BEGIN Reading passage
Financially, it seems as if the end is near. Economic Armageddon is upon us, as the Federal government lubricates the moving parts on the printing presses and new money begins to fly out.

In his special report, Shadow Government Statistics: Analysis Behind and Beyond Government Economic Reporting, John Williams wrote,

The U.S. economy is in an intensifying inflationary recession that eventually will evolve into a hyperinflationary great depression. Hyperinflation could be experienced as early as 2010, if not before, and likely no more than a decade down the road. The U.S. government and Federal Reserve already have committed the system to this course through the easy politics of a bottomless pocketbook, the servicing of big-money special interests, and gross mismanagement.

It is now a decade down the road, and this was written before the U.S. Congress passed and President Barack Obama and subsequently Donald Trump and now Joe Biden signed their multi-trillion-dollar economic stimulus bills into effect.

The amount of money being spent is unprecedented in human history.

So what will the enormous spending program do? It will push simple inflation (a continuing rise in prices due to an increased volume of money and credit relative to available goods and services) into hyperinflation.

That's because fiat money implies by its definition that it self-destructs through depreciation (inflation). Anything that can be created to infinity with political incentive eventually becomes worthless. There are no exceptions. For paper money to work, its issue must be equal to the production of goods and services.

Does anyone think that is the case today? Dream on, if you do.
END Reading passage
▶ Required action A:
Write out the rows from the line containing "Identify the location of orange" up to and including the line containing "Task: Click on the farther".
BEGIN Data
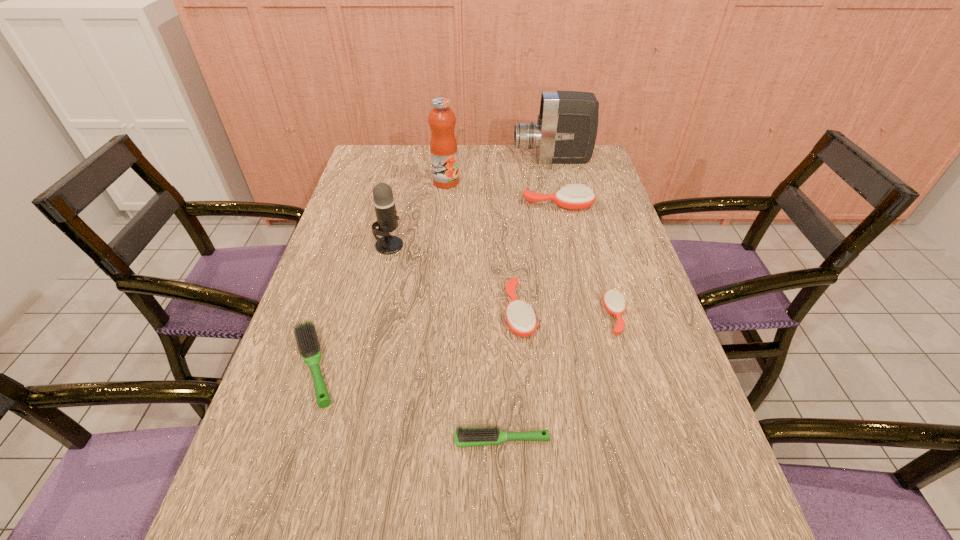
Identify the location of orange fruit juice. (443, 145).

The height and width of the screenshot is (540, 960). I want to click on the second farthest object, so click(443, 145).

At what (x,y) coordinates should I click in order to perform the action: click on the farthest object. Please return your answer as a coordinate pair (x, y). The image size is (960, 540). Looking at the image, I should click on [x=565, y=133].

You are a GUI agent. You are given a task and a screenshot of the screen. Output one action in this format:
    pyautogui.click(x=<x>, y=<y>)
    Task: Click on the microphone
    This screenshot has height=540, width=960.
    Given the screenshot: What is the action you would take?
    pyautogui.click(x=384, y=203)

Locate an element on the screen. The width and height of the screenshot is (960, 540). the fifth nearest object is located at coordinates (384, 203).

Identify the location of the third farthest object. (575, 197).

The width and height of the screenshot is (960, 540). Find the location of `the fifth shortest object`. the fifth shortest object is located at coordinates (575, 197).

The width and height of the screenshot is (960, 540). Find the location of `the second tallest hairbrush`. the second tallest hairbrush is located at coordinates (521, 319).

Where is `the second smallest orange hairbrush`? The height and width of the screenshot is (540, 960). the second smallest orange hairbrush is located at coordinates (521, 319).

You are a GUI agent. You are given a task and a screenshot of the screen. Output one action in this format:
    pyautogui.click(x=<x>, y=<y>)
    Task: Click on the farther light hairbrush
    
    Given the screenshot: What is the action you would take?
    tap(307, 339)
END Data
BEGIN Data
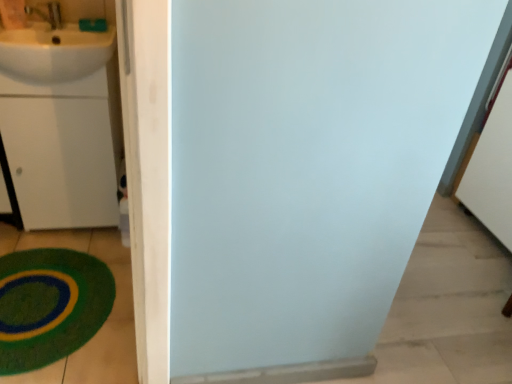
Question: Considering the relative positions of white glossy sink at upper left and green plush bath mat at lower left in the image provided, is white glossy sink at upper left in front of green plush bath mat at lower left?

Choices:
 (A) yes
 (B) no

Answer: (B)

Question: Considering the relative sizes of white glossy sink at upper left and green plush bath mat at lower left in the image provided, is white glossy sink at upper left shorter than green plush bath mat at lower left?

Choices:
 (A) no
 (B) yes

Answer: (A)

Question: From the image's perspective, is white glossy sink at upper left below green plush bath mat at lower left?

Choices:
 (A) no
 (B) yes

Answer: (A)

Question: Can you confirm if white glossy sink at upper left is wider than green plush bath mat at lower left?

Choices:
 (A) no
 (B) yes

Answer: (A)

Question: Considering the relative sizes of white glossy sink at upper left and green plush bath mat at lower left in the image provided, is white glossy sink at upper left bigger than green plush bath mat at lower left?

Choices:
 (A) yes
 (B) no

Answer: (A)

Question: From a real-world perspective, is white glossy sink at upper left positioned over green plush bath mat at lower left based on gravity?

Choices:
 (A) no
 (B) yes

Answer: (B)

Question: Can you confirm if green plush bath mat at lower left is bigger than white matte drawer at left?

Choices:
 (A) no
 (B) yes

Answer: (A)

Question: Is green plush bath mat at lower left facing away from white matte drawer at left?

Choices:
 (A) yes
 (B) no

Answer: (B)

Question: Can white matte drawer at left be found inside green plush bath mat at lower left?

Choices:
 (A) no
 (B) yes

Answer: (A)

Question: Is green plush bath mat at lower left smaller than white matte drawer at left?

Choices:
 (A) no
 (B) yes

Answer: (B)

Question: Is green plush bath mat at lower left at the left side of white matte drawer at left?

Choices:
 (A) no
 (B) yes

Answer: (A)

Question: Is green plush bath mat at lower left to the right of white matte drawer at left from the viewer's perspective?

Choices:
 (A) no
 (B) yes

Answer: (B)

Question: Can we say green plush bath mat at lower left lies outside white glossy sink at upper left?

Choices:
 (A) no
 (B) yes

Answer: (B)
END Data
BEGIN Data
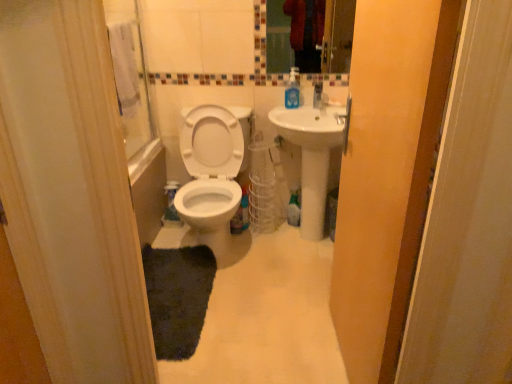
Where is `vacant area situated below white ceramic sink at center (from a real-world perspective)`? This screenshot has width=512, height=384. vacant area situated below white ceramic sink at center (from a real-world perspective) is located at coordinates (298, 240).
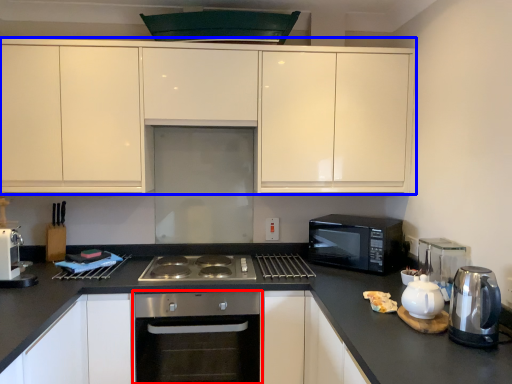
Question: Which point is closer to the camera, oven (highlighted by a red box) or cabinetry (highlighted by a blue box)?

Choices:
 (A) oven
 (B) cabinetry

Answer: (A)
END Data
▶ Required action B:
Based on the inflation passage, answer yes or no to each statement below, quoting the words from the passage that decide it. (i) The quoted special report says hyperinflation could arrive as early as 2010. (ii) The passage says paper money works when its issue exceeds the production of goods and services. (iii) The passage says the amount of money being spent has precedents in human history.

▶ Problem solution A:
Identify the location of orange fruit juice. (443, 145).

The height and width of the screenshot is (540, 960). I want to click on the second farthest object, so click(443, 145).

At what (x,y) coordinates should I click in order to perform the action: click on the farthest object. Please return your answer as a coordinate pair (x, y). The image size is (960, 540). Looking at the image, I should click on [x=565, y=133].

You are a GUI agent. You are given a task and a screenshot of the screen. Output one action in this format:
    pyautogui.click(x=<x>, y=<y>)
    Task: Click on the microphone
    This screenshot has height=540, width=960.
    Given the screenshot: What is the action you would take?
    pyautogui.click(x=384, y=203)

Locate an element on the screen. The width and height of the screenshot is (960, 540). the fifth nearest object is located at coordinates (384, 203).

Identify the location of the third farthest object. (575, 197).

The width and height of the screenshot is (960, 540). Find the location of `the fifth shortest object`. the fifth shortest object is located at coordinates (575, 197).

The width and height of the screenshot is (960, 540). Find the location of `the second tallest hairbrush`. the second tallest hairbrush is located at coordinates (521, 319).

Where is `the second smallest orange hairbrush`? The height and width of the screenshot is (540, 960). the second smallest orange hairbrush is located at coordinates (521, 319).

You are a GUI agent. You are given a task and a screenshot of the screen. Output one action in this format:
    pyautogui.click(x=<x>, y=<y>)
    Task: Click on the farther light hairbrush

▶ Problem solution B:
(i) Yes: "Hyperinflation could be experienced as early as 2010, if not before"
(ii) No: "its issue must be equal to the production of goods and services"
(iii) No: "The amount of money being spent is unprecedented in human history."